WHAT IS BEING ASKED: Count every line below that contains "down", then state the total with no other output.

THE DATA:
- Opening Delimiter -

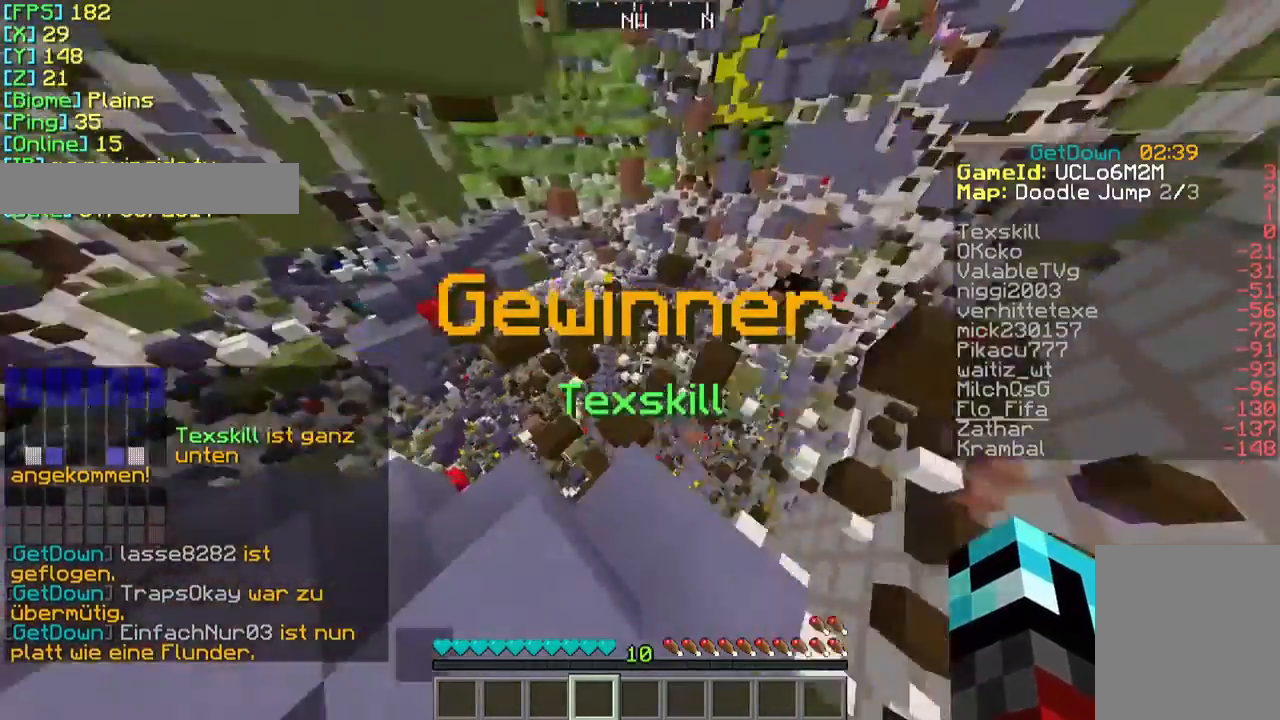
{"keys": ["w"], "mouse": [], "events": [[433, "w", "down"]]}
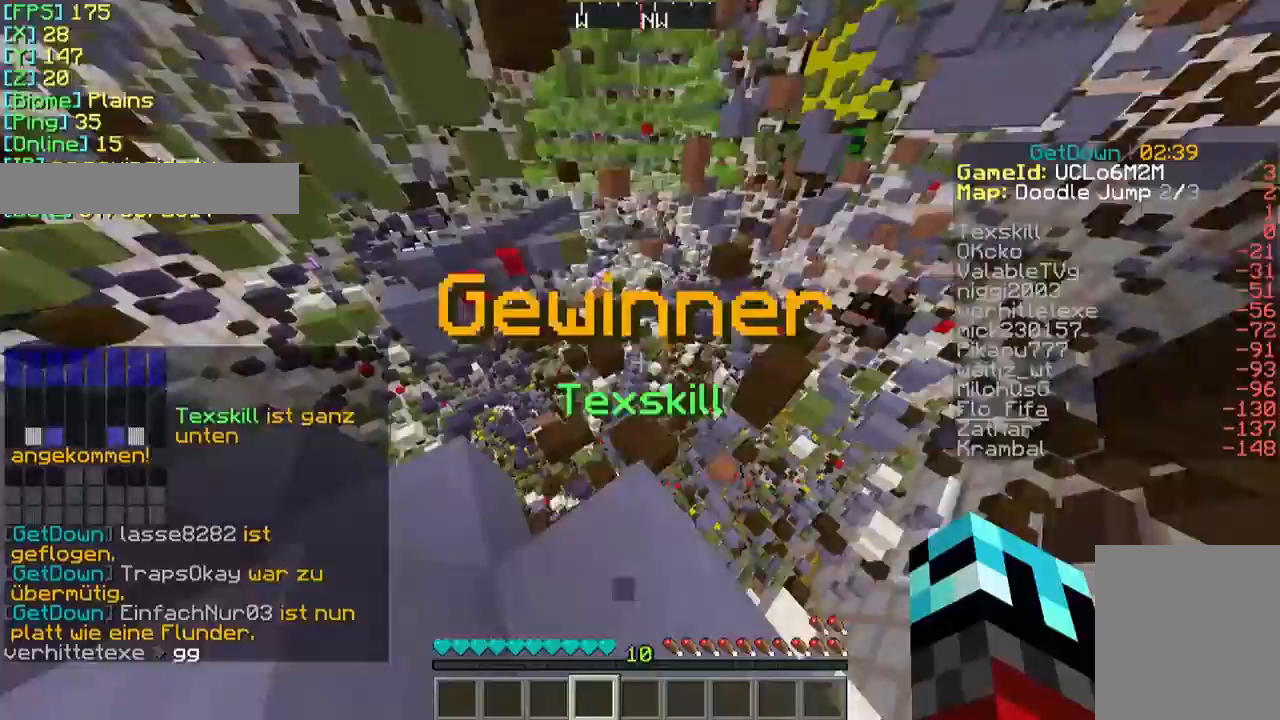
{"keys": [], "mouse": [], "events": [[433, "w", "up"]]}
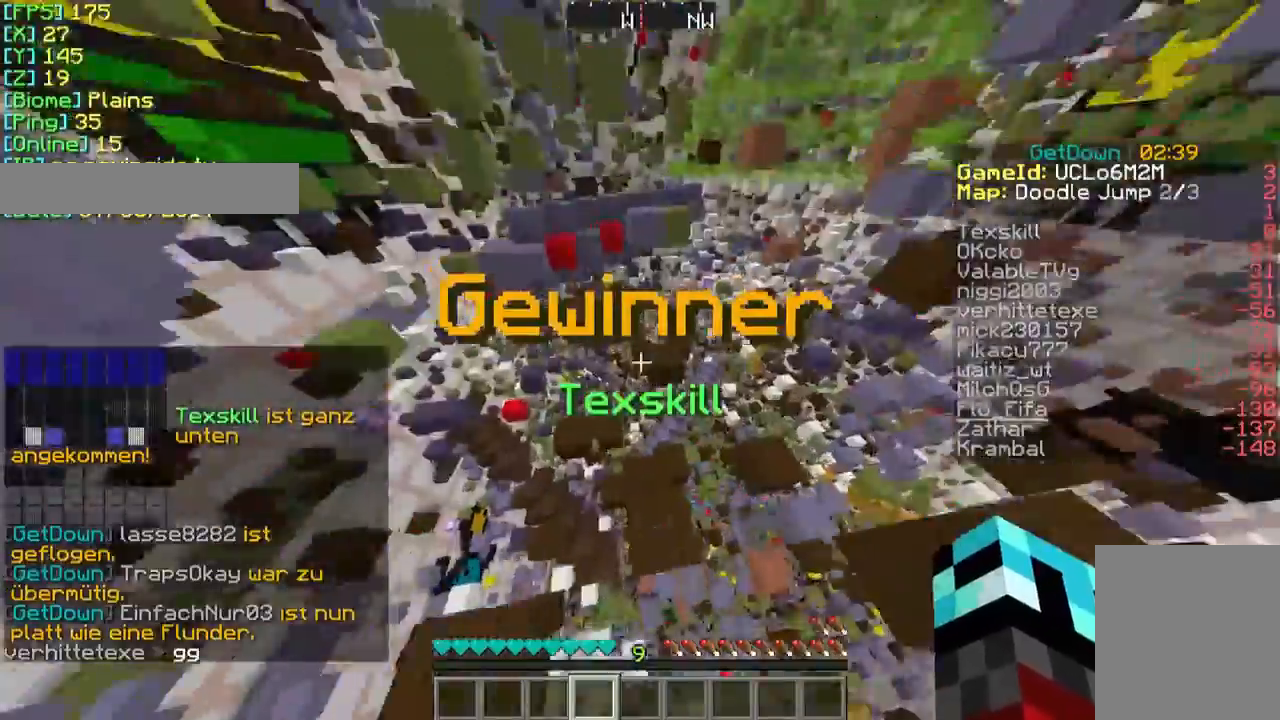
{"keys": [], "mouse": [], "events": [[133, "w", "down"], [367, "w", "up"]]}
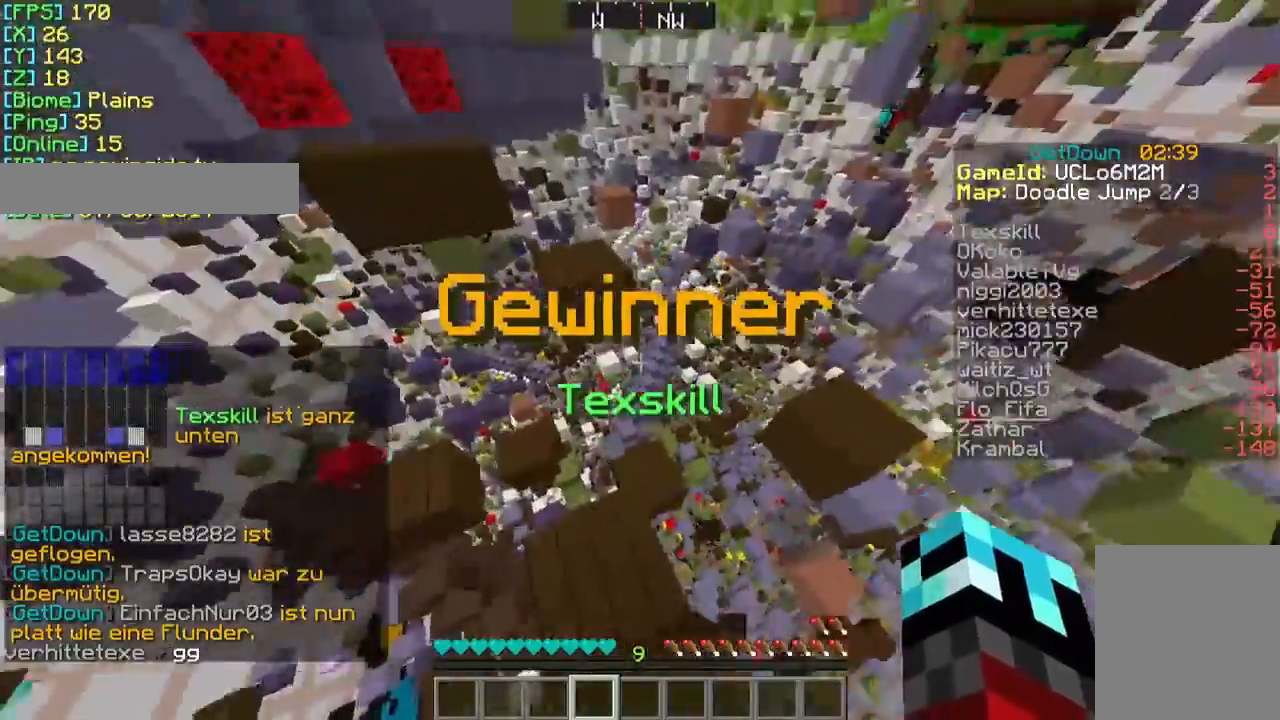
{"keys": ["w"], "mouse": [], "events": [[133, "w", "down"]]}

- Closing Delimiter -
- Opening Delimiter -

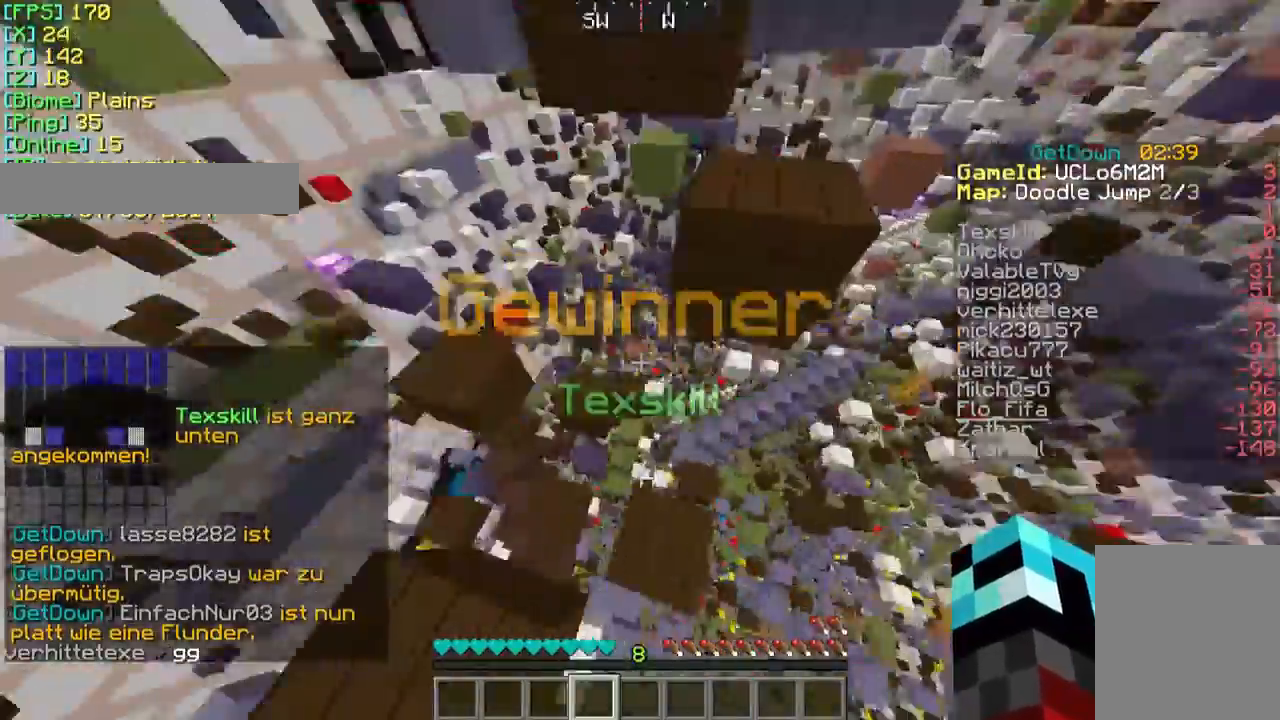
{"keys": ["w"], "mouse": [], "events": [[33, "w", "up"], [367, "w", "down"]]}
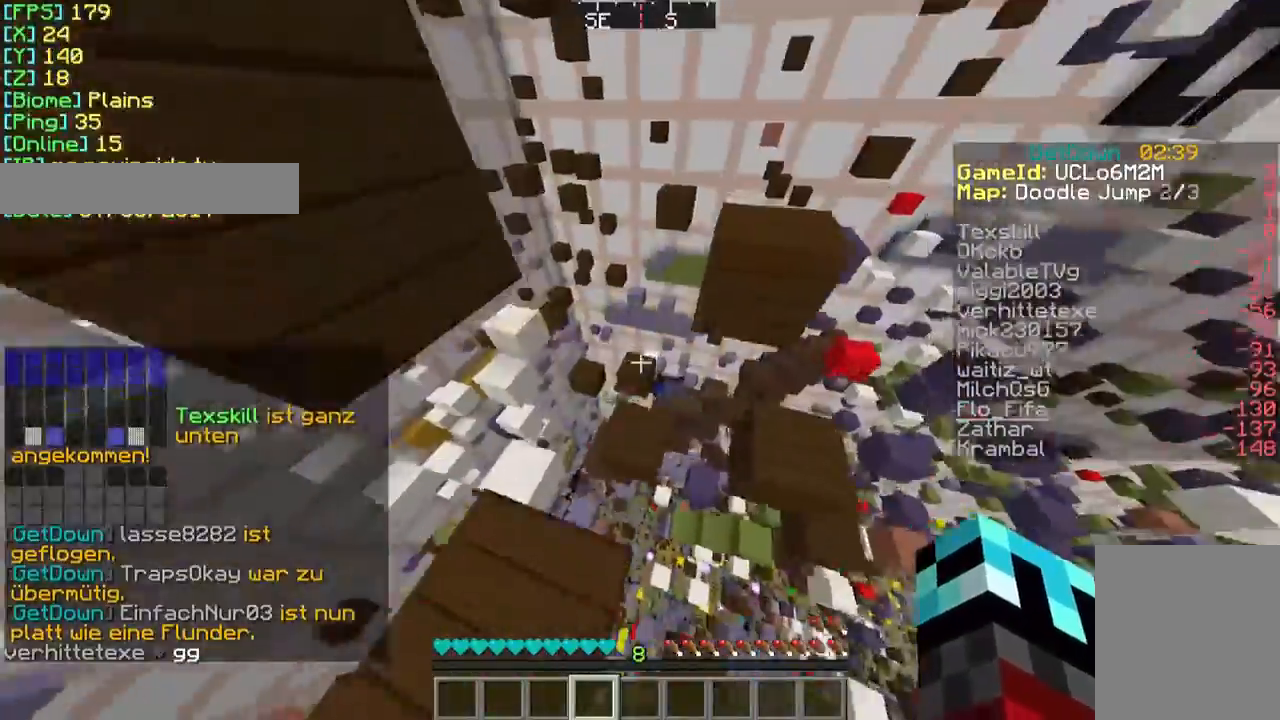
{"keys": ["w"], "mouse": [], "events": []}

- Closing Delimiter -

WRITTEN SOLUTION: 4